The terrorists want to turn the world's largest Muslim country into an Islamic state that abides by the Shariah law, a strict set of marriage, dietary and other rules that regulate the lives of conservative followers of Islam. The country has tried to beat back its image as being unsafe because of terrorism, which has led, for example, some musicians, most recently Aerosmith, to avoid it. The association of Indonesia with terrorism can be a factor foreign businesses weigh in deciding whether to locate here or expand operations.

Police say it's too early to know whether Tuesday's killing of the police officer is payback for this summer's raids. The bullets that killed the police officer Tuesday in Jakarta's business district were of the same caliber as those used to kill another police officer on the outskirts of Jakarta last month.

But Nasril Abbas, a former member of al-Qaeda's regional affiliate Jemaah Islamiyah who decided to work with police to help track down some of his former comrades, said the latest shooting looks to him like part of a pattern of revenge killings.

"This is definitely part of terror actions,"  Mr.
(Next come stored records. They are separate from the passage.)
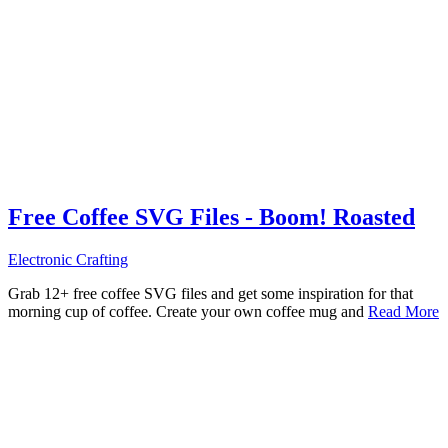
Free Coffee SVG Files - Boom! Roasted
Electronic Crafting
Grab 12+ free coffee SVG files and get some inspiration for that
morning cup of coffee. Create your own coffee mug and
Read More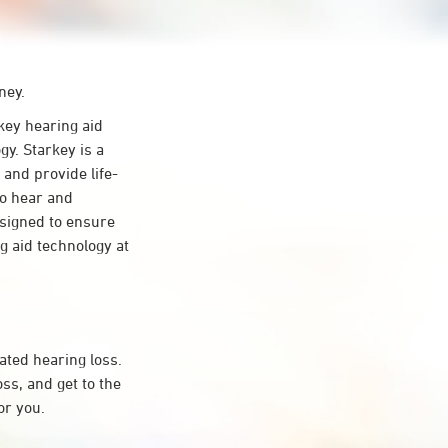
ney.
ey hearing aid
y. Starkey is a
 and provide life-
to hear and
esigned to ensure
 aid technology at
ated hearing loss.
s, and get to the
or you.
Abbas said.

Tuesday night's shooting involved four unknown men riding on two motorcycles who intercepted the police officer – Sukardi, who like many Indonesians, only used one name —  in front of the Anti-Graft Committee's building at Rasuna Said Street, Jakarta police spokesman Rikwanto told reporters, quoting reports by witnesses. The officer was  on a motorcycle escorting a convoy of six trucks carrying elevator parts from Jakarta's Tanjung Priok Port.

"After  intercepting him, the four men shot him," Mr. Rikwanto said. He added that one of the four men then took Mr. Sukardi's pistol before they rode away on their motorcycles.

On August 16, two on-duty police officer were shot dead by two unidentified men on motorcycles in the south western outskirt of Jakarta.  A week earlier, a policeman was also shot dead around the same area at dawn, just after he left home for work.

Another police officer was critically injured last month  after being shot by unknown man on a motorcycle.

Santoso, the leader of the militant group Mujahidin Indonesia Timur and former member of the Jemaah Islamiyaah, in July posted a YouTube video in which he encouraged Muslims to wage jihad, or holy war, against Indonesia's anti-terrorism police. The video was removed by the website shortly after its posting.